(EXTRACT TO READ begins)

Trump will likely announce a second withdrawal from the Paris Agreement. Following Project 2025, Trump will gut federal agencies and their ability to meet their obligations to the American people. His sledgehammer will smash regulations, harming citizens of every race and class, but especially the poor and minorities. Doubtless, the natural monuments and wild areas that many Americans hold sacred will face damage if not destruction.

However small, I was ready for the first Paris exit in 2017. As then vice-chair of the Ferguson Township Board of Supervisors, I authored and passed central Pennsylvania’s first net zero greenhouse gas resolution. Other central Pennsylvania municipalities and the Centre Region Council of Governments (COG) followed suit while many across the state signed onto the “We Are Still In” campaign. The COG created a first-class intergovernmental climate action and adaptation plan and joined several other local governments to pursue a solar power purchase agreement that will avoid over 3,000 cars’ worth of planet-warming gases each year. Meanwhile, the University Area Joint Authority, Centre County, Ferguson Township, and State College Area School District (SCASD) already have on-site solar facilities. Centre County Refuse and Recycling Authority and SCASD have more in the works.

Political will, better costs, and more efficient technologies make ambitious climate action attractive in Pennsylvania. The state legislature and Governor Shapiro could pass the Community Solar Bill, build on Solar for Schools with a Solar for Municipalities and Counties program, generate state revenue by pricing greenhouse gas emissions from Pennsylvania’s largest emitters, and incentivize farmers and private foresters to sink carbon and create high-quality food and products. The commonwealth should invest in education, workforce development, and capacity-building from GED to Ph.D. At the local level, we must continue our leadership, inventorying and monitoring emissions, investing in efficiency, adopting integrated renewable energy and electric vehicle infrastructure, and preserving the places we love.

Many of us are rightly discouraged and fearful. I do not doubt we will have much to grieve. But we should not be daunted. It is our duty and our honor to do what is right together.

Peter Buck co-directs Penn State’s Local Climate Action Program, serves on the State College Area School District’s Board, and Chairs the Centre County Solar Working Group. His opinions do not reflect the views of any organization.

(EXTRACT TO READ ends)
(RECORDED INFORMATION begins)

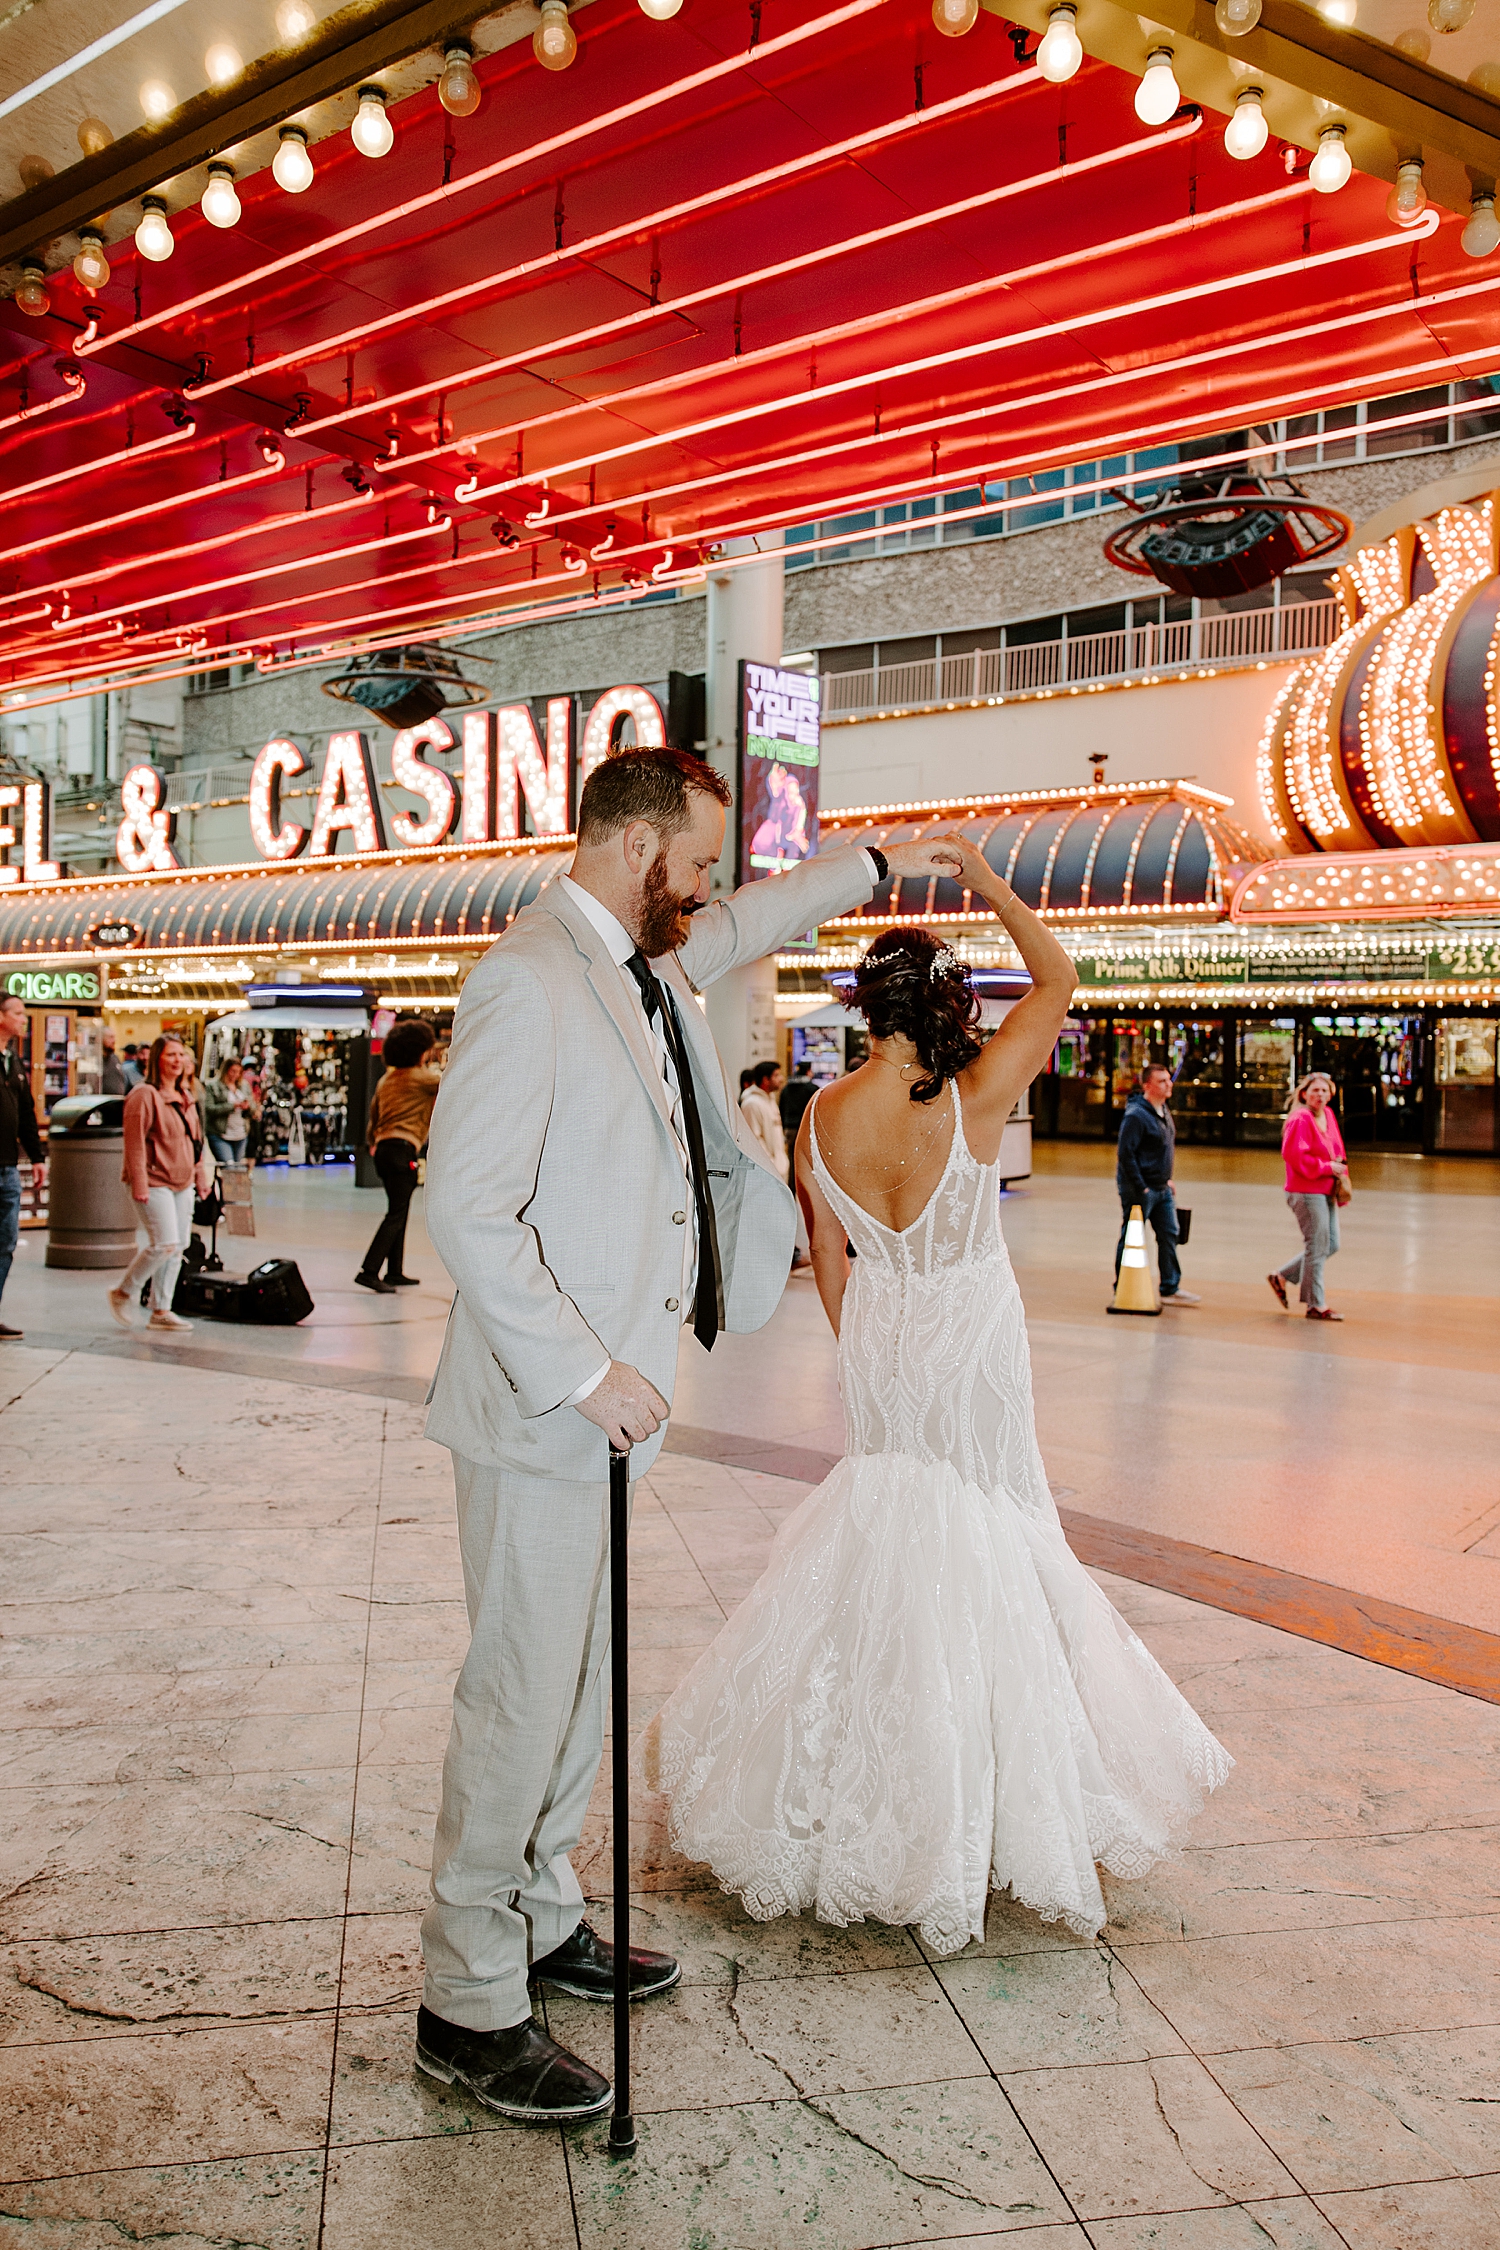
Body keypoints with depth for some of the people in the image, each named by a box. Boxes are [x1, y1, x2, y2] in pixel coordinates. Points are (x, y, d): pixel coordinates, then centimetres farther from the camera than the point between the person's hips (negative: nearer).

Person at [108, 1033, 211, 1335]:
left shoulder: (186, 1096, 14)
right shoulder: (144, 1095, -11)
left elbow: (196, 1138, 21)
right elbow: (134, 1143, -14)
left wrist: (201, 1176, 17)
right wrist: (139, 1185, -18)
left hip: (182, 1183, 8)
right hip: (155, 1182, -8)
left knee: (178, 1248, 7)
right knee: (164, 1244, -13)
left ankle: (161, 1311, 16)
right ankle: (122, 1292, 9)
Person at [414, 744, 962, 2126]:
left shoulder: (646, 964, 10)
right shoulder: (528, 982, -18)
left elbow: (743, 931, 33)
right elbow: (465, 1208, -23)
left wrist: (875, 861, 39)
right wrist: (586, 1372, -21)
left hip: (605, 1403, 9)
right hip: (546, 1408, -9)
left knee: (580, 1687, 18)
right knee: (523, 1700, 1)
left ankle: (539, 1922, 36)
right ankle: (469, 2007, 18)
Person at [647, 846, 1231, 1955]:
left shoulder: (822, 1117, -11)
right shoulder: (973, 1101, -23)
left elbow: (829, 1260, 1)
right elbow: (1058, 979, -9)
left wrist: (865, 1351, 15)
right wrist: (984, 876, -2)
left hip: (879, 1342, 4)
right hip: (974, 1342, -4)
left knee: (889, 1500, 21)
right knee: (985, 1516, 12)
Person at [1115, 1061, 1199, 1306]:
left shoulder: (1164, 1110, 11)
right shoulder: (1136, 1115, -18)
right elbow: (1125, 1154, -22)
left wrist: (1167, 1178, 16)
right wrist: (1140, 1188, -21)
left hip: (1162, 1188, 9)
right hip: (1139, 1189, -9)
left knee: (1169, 1235, 10)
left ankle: (1170, 1289, 18)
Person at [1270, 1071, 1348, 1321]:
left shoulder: (1328, 1116, 12)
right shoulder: (1301, 1119, -15)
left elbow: (1337, 1151, 19)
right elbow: (1294, 1155, -23)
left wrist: (1342, 1177, 6)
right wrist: (1327, 1168, -18)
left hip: (1326, 1191, 9)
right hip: (1306, 1192, -9)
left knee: (1331, 1246, 14)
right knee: (1317, 1247, -2)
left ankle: (1282, 1277, 25)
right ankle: (1316, 1305, 9)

(RECORDED INFORMATION ends)

TO DO: Reproduce word for word the passage of the climate opinion piece that begins with the words containing "Peter Buck co-directs" and ends with "of any organization.". Work from the climate opinion piece alone, not the listing.

REPLY TO THE EXERCISE:
Peter Buck co-directs Penn State’s Local Climate Action Program, serves on the State College Area School District’s Board, and Chairs the Centre County Solar Working Group. His opinions do not reflect the views of any organization.